◆ **Extracted material**:
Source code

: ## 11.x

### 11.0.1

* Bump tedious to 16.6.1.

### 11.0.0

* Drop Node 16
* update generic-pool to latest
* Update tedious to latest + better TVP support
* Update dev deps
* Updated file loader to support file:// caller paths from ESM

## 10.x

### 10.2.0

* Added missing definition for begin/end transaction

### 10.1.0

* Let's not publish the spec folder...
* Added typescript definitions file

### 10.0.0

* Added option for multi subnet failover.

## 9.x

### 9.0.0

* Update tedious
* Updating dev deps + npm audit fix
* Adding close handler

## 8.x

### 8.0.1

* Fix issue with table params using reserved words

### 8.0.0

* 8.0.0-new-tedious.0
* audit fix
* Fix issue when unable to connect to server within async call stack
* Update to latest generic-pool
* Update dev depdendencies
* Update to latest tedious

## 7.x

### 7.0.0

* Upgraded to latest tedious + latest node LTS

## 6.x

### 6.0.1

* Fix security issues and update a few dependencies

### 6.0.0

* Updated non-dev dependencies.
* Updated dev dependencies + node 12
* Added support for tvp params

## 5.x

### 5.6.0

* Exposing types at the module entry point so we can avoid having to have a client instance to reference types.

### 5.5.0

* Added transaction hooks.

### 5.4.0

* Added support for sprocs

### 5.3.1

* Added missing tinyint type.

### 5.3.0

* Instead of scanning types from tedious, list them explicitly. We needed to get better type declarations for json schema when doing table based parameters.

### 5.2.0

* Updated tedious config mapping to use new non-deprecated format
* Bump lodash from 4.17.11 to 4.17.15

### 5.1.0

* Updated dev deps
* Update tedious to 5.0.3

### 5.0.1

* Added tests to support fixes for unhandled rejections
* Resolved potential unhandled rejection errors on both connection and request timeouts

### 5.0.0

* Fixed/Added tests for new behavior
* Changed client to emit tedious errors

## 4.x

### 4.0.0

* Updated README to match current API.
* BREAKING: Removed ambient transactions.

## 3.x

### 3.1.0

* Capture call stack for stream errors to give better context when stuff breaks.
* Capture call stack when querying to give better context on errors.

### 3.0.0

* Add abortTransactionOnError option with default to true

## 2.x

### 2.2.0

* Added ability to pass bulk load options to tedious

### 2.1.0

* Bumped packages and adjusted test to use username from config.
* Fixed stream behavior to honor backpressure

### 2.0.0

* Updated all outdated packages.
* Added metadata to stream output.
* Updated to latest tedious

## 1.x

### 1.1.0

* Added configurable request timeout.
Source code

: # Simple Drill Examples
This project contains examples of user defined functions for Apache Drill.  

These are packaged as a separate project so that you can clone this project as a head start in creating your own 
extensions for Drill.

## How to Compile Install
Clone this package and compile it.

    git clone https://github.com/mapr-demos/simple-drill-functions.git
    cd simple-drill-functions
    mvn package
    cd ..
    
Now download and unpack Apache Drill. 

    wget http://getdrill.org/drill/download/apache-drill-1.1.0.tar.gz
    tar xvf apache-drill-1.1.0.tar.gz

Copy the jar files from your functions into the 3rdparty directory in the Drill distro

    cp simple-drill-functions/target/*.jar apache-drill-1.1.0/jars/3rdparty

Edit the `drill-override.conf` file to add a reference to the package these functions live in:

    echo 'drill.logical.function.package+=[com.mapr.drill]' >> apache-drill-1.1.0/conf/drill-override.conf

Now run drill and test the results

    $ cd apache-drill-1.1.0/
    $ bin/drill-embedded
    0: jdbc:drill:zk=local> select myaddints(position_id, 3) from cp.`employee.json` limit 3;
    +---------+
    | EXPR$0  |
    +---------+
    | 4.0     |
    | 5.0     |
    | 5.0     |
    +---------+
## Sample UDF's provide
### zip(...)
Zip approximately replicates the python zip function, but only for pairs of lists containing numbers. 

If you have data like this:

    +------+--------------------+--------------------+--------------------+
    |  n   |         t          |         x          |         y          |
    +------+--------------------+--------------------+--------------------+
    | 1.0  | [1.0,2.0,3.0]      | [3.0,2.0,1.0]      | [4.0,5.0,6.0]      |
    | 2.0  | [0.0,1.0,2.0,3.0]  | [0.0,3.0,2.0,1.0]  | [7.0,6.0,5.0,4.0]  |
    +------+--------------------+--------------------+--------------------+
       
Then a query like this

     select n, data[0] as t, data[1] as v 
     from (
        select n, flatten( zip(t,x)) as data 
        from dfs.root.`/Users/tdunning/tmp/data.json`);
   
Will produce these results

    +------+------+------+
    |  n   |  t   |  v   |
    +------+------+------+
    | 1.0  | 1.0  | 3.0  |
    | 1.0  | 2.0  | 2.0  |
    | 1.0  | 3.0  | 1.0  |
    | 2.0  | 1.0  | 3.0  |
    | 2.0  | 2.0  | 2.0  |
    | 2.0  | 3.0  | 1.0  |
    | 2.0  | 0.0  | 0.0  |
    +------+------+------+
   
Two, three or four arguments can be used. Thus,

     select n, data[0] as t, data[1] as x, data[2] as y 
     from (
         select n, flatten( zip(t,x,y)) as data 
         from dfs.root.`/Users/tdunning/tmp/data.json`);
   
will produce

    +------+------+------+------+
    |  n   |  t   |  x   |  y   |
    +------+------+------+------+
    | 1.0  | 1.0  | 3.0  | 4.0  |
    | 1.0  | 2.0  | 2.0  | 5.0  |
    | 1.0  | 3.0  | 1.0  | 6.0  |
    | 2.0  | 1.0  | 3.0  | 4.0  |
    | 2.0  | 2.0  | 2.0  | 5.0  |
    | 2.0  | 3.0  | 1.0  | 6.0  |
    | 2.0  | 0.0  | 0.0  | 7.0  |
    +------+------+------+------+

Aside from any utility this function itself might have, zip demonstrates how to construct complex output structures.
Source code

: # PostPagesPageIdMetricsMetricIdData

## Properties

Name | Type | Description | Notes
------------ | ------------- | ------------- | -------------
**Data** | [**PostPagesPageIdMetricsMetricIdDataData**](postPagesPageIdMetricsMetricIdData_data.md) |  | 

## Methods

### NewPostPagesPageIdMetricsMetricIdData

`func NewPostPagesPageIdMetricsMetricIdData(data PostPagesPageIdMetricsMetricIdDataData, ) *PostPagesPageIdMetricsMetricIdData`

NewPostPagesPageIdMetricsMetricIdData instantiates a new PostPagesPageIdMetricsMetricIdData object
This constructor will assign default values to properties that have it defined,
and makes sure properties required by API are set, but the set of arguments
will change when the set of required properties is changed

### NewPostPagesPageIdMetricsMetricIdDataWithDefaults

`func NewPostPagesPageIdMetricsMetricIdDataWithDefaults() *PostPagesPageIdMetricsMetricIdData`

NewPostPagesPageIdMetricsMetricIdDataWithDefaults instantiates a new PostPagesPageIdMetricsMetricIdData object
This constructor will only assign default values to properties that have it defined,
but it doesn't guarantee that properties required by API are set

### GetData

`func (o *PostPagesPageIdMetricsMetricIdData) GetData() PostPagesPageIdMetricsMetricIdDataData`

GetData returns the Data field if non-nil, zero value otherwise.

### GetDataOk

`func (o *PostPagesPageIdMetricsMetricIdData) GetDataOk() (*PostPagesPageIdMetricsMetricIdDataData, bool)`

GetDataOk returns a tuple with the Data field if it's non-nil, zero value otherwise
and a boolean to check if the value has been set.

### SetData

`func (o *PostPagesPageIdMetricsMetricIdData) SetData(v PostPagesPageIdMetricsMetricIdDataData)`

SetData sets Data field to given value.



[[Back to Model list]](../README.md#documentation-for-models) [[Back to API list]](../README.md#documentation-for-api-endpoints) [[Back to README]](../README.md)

◆ **Problem requirements**: Using the data above, print exactly the lines from the line that contains "This constructor will assign" through the line that contains "SetData sets Data field to given value.", with both included.

◆ **Task result**:
This constructor will assign default values to properties that have it defined,
and makes sure properties required by API are set, but the set of arguments
will change when the set of required properties is changed

### NewPostPagesPageIdMetricsMetricIdDataWithDefaults

`func NewPostPagesPageIdMetricsMetricIdDataWithDefaults() *PostPagesPageIdMetricsMetricIdData`

NewPostPagesPageIdMetricsMetricIdDataWithDefaults instantiates a new PostPagesPageIdMetricsMetricIdData object
This constructor will only assign default values to properties that have it defined,
but it doesn't guarantee that properties required by API are set

### GetData

`func (o *PostPagesPageIdMetricsMetricIdData) GetData() PostPagesPageIdMetricsMetricIdDataData`

GetData returns the Data field if non-nil, zero value otherwise.

### GetDataOk

`func (o *PostPagesPageIdMetricsMetricIdData) GetDataOk() (*PostPagesPageIdMetricsMetricIdDataData, bool)`

GetDataOk returns a tuple with the Data field if it's non-nil, zero value otherwise
and a boolean to check if the value has been set.

### SetData

`func (o *PostPagesPageIdMetricsMetricIdData) SetData(v PostPagesPageIdMetricsMetricIdDataData)`

SetData sets Data field to given value.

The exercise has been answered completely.